This prince of the box office had come to Ahriman the younger rather than to any other therapist because of the doctor’s Hollywood pedigree. Ahriman the elder, Josh, had been dead of petits-fours poisoning when this lad had still been failing math, history, and assorted other courses in junior high school, so the two had never worked together. But the actor reasoned that if the great director had won two Oscars, then the son of the great director must be the best psychiatrist in the world. “Except, maybe, for Freud,” he had told the doctor, “but he’s way over there in Europe somewhere, and I can’t be flying back and forth all the time for sessions.”

After Robert Downey Jr. was finally sent to prison for a long stay, this hunk of marketable meat had worried that he, too, might be caught by “fascist drug-enforcement agents.” While he was loath to change his lifestyle to please the forces of repression, he was even less enthusiastic about sharing a prison cell with a homicidal maniac who had a seventeen-inch neck and no gender preferences.

Although Ahriman regularly turned away patients with serious drug problems, he had taken on this one. The actor moved in elite social circles, where he could make rare mischief with a singularly high entertainment value for the doctor. Indeed, already, utilizing the actor, an extraordinary game was being prepared for play, one that would have profound national and international consequences.

“I have some important instructions for you,” Ahriman said.

Someone rapped urgently on the door to the suite.

Martie was trying to get Skeet into a bathrobe, but he was resisting.

“Honey,” she said, “it’s chilly tonight. You can’t go outside in just these thin pajamas.”

“This robe sucks,” Skeet protested. “They provided it here. It’s not mine, Martie. It’s all nubbly with fuzz balls, and I hate the stripes.”

In his prime, before drugs wasted him, the kid had drawn women the way the scent of raw beef brought Valet running. In those days, he’d been a good dresser, the male bird in full plumage. Even now, in his ruin, Skeet’s sartorial good taste occasionally resurfaced, although Martie didn’t understand why it had to surface now.

Snapping shut the packed suitcase, Dusty said, “Let’s go.”
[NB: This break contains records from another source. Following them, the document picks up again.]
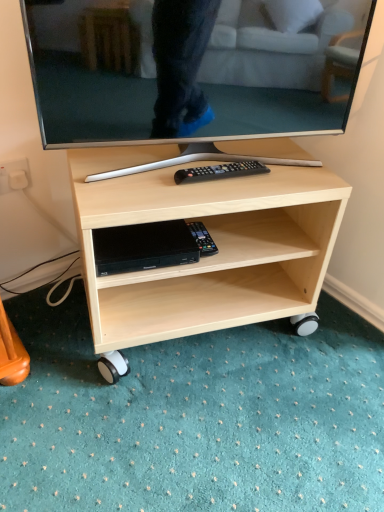
Question: From the image's perspective, is black plastic dvd player at lower center under matte black tv at center?

Choices:
 (A) no
 (B) yes

Answer: (B)

Question: Is black plastic dvd player at lower center further to camera compared to matte black tv at center?

Choices:
 (A) no
 (B) yes

Answer: (B)

Question: Is black plastic dvd player at lower center positioned in front of matte black tv at center?

Choices:
 (A) no
 (B) yes

Answer: (A)

Question: Considering the relative sizes of black plastic dvd player at lower center and matte black tv at center in the image provided, is black plastic dvd player at lower center taller than matte black tv at center?

Choices:
 (A) no
 (B) yes

Answer: (A)

Question: From the image's perspective, is black plastic dvd player at lower center above matte black tv at center?

Choices:
 (A) yes
 (B) no

Answer: (B)

Question: In terms of height, does light wood/texture tv stand at center look taller or shorter compared to black plastic remote control at center?

Choices:
 (A) short
 (B) tall

Answer: (B)

Question: In terms of width, does light wood/texture tv stand at center look wider or thinner when compared to black plastic remote control at center?

Choices:
 (A) thin
 (B) wide

Answer: (B)

Question: Choose the correct answer: Is light wood/texture tv stand at center inside black plastic remote control at center or outside it?

Choices:
 (A) outside
 (B) inside

Answer: (A)

Question: Based on their positions, is light wood/texture tv stand at center located to the left or right of black plastic remote control at center?

Choices:
 (A) left
 (B) right

Answer: (A)

Question: Considering the positions of black plastic remote control at center and black plastic remote at center in the image, is black plastic remote control at center wider or thinner than black plastic remote at center?

Choices:
 (A) thin
 (B) wide

Answer: (B)

Question: Is point (200, 224) positioned closer to the camera than point (231, 173)?

Choices:
 (A) farther
 (B) closer

Answer: (A)

Question: Relative to black plastic remote at center, is black plastic remote control at center in front or behind?

Choices:
 (A) behind
 (B) front

Answer: (A)

Question: Is black plastic remote control at center spatially inside black plastic remote at center, or outside of it?

Choices:
 (A) outside
 (B) inside

Answer: (A)

Question: Is matte black tv at center inside the boundaries of black plastic remote control at center, or outside?

Choices:
 (A) inside
 (B) outside

Answer: (B)

Question: From a real-world perspective, is matte black tv at center above or below black plastic remote control at center?

Choices:
 (A) below
 (B) above

Answer: (B)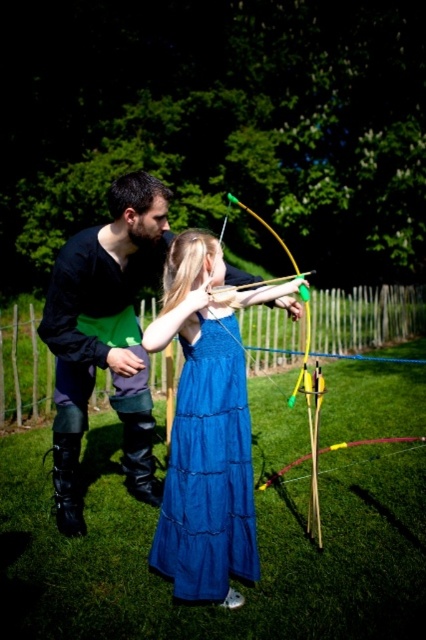
Question: Does black leather boots at left appear over yellow wood bow at center?

Choices:
 (A) no
 (B) yes

Answer: (A)

Question: Which point appears closest to the camera in this image?

Choices:
 (A) (308, 371)
 (B) (143, 413)

Answer: (A)

Question: Is black leather boots at left below blue cotton dress at center?

Choices:
 (A) no
 (B) yes

Answer: (A)

Question: Considering the real-world distances, which object is closest to the black leather boots at left?

Choices:
 (A) yellow wood bow at center
 (B) blue cotton dress at center

Answer: (B)

Question: Which object is the farthest from the blue cotton dress at center?

Choices:
 (A) yellow wood bow at center
 (B) black leather boots at left

Answer: (A)

Question: Does blue cotton dress at center have a greater width compared to yellow wood bow at center?

Choices:
 (A) no
 (B) yes

Answer: (A)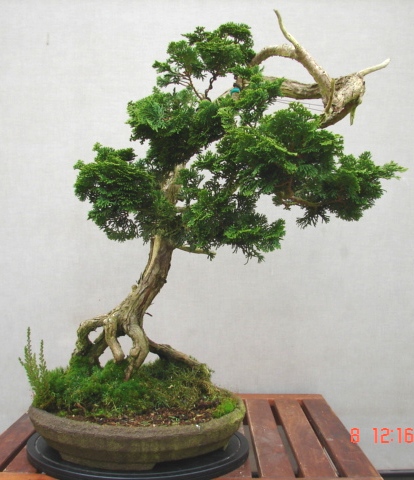
You are a GUI agent. You are given a task and a screenshot of the screen. Output one action in this format:
    pyautogui.click(x=<x>, y=<y>)
    Task: Click on the floor
    Image resolution: width=414 pixels, height=480 pixels.
    Given the screenshot: What is the action you would take?
    pyautogui.click(x=407, y=478)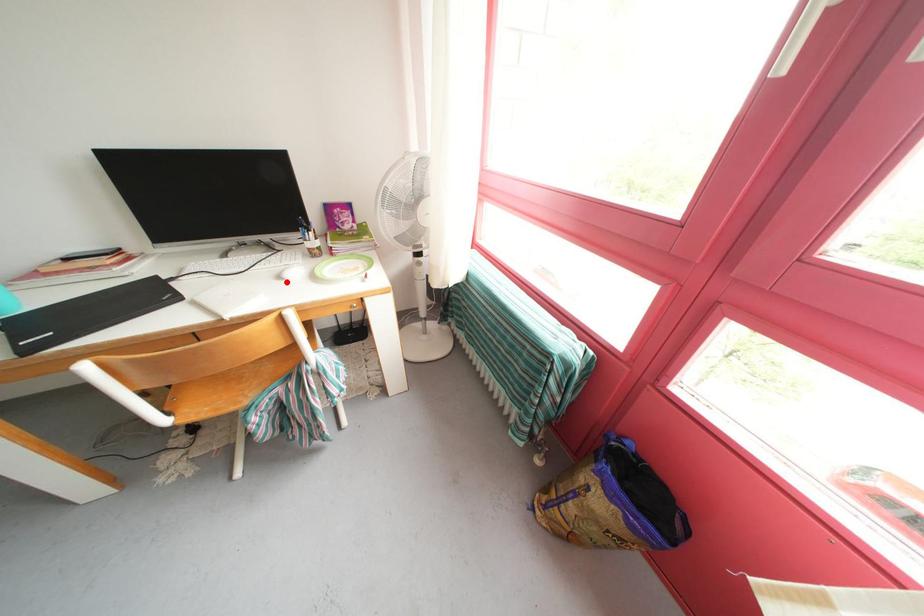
Improvising frantically, Martie tore the blanket off Skeet’s bed and draped it over his shoulders. “How’s this?”

“Sort of American Indian,” he said, pulling the blanket around himself. “I like it.”
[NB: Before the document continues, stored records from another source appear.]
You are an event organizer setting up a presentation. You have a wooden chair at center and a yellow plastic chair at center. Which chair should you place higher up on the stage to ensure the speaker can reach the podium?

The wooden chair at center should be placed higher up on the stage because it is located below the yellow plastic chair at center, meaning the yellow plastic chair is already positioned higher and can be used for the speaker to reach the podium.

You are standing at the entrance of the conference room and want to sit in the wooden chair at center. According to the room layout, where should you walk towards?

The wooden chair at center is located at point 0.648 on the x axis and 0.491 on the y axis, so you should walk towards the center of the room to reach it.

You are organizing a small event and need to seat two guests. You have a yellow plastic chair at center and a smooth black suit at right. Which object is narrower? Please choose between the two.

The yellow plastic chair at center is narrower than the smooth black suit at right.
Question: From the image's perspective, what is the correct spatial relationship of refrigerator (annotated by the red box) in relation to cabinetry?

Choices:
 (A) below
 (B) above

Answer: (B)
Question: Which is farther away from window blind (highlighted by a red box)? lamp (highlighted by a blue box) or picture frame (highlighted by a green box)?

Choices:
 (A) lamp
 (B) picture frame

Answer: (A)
She took Skeet by the arm and hustled him toward the door, where Dusty was waiting.

“Wait!” Skeet said, halting, turning. “The lottery tickets.” “What lottery tickets?”

“In the nightstand,” Dusty said. “Tucked in the Bible.”

“We can’t leave without them,” Skeet insisted.

In response to the rapping on the door, the doctor called out impatiently, “I am not to be disturbed here.”

A hesitation, and then more rapping.

To the actor, Ahriman said quietly, “Go into the bedroom, lie down on the bed, and wait for me.”

As though the direction he had just received was from a lover promising all the delights of the flesh, the actor rose from the sofa and glided out of the room. Each liquid step, each roll of the hips was sufficiently seductive to fill theater seats all over the world.

The rapping sounded a third time. “Dr. Ahriman? Dr. Ahriman?”

As he moved toward the door, the doctor decided that if this interruption was courtesy of Nurse Woosten, he would apply himself more diligently to the problem of what to do with her tongue.

Martie took the pair of lottery tickets out of the Bible and tried to give them to Skeet.

Clutching the blanket-cloak with his left hand, he waved away the tickets with his right. “No, no! If I touch them, they won’t be worth anything, all the luck will go out of them.”

As she thrust the tickets into one of her pockets, she heard someone farther down the hall calling for Dr. Ahriman.

When Ahriman opened the door to 246, he was even more dismayed to see Jasmine Hernandez than he would have been to see Nurse Wosten with pink tongue rampant.

Jasmine was an excellent RN, but she was too much like a few especially annoying girls the doctor had encountered in his boyhood and early adolescence, a breed of females that he referred to as The Knowers. They were the ones who mocked him with their eyes, with sly little looks and smug smiles that he caught in his peripheral vision as he turned away from them. The Knowers seemed to see through him, to understand him in ways he didn’t wish to be understood. Worse, he had the curious feeling that they knew something hilarious about him, as well, something he himself didn’t know, that he was a figure of fun to them due to qualities in himself he couldn’t recognize.